As is clear from the above detailed description, the present invention provides a clutch mechanism in the throttle link system that transmits the driving force of the motor that drives the engine throttle to the throttle, and the clutch mechanism is installed in the throttle link system to transmit the driving force of the motor that drives the engine throttle to the throttle. Since the transmission of the motor's driving force to the throttle is disconnected during subsequent overcontrol, when the engine load increases during constant speed driving and the throttle valve opens fully, the motor is disconnected from the throttle and the motor becomes free. This makes it possible to eliminate motor burnout and wasteful power consumption due to motor lock, and also to prevent excessive force from being applied to the motor's power transmission system.

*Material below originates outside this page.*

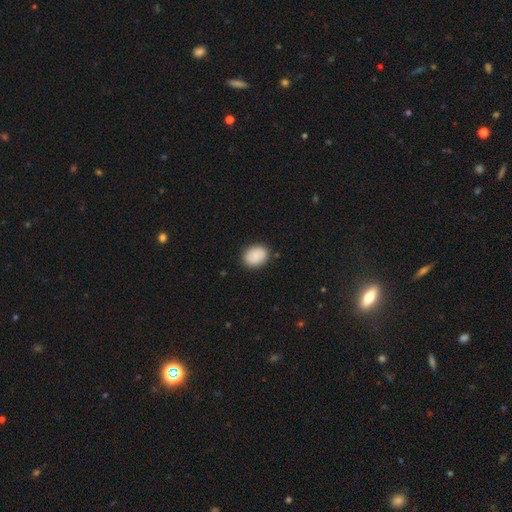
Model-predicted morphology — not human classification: type=smooth (89%); roundness=in between (64%); merging=none (86%).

[Brief explanation of the drawing]

FIG. 1 is a block diagram of a constant speed driving system for an automobile to which the present invention is applied, and FIG. 2 is an explanatory diagram of a power transmission mechanism from a servo motor to an accelerator link. 11... Vehicle speed detector, 14... Control switch, 15... Cancel switch, 16...
Command decoder, 17... Control logic, 20... Servo motor, 31... Accelerator link, 33... Cam, 34... Limit switch, 44... Electromagnetic clutch, 58... Throttle link.

Claims (1)

[Scope of utility model registration request] In a constant speed driving system for an automobile that compares a set vehicle speed and an actual vehicle speed and drives the throttle opening of the engine by a motor according to the difference, a throttle link system that transmits the driving force of the motor to the throttle; The throttle link system includes a clutch mechanism that disconnects the transmission of the driving force of the motor to the throttle and causes the motor to idle; a rotating member that is linked to the opening and closing of the throttle; 1. A safety device for a constant speed driving system for an automobile, comprising: a limit switch that is opened and closed by the limit switch; and a clutch control circuit that operates the clutch mechanism in response to a signal from the limit switch.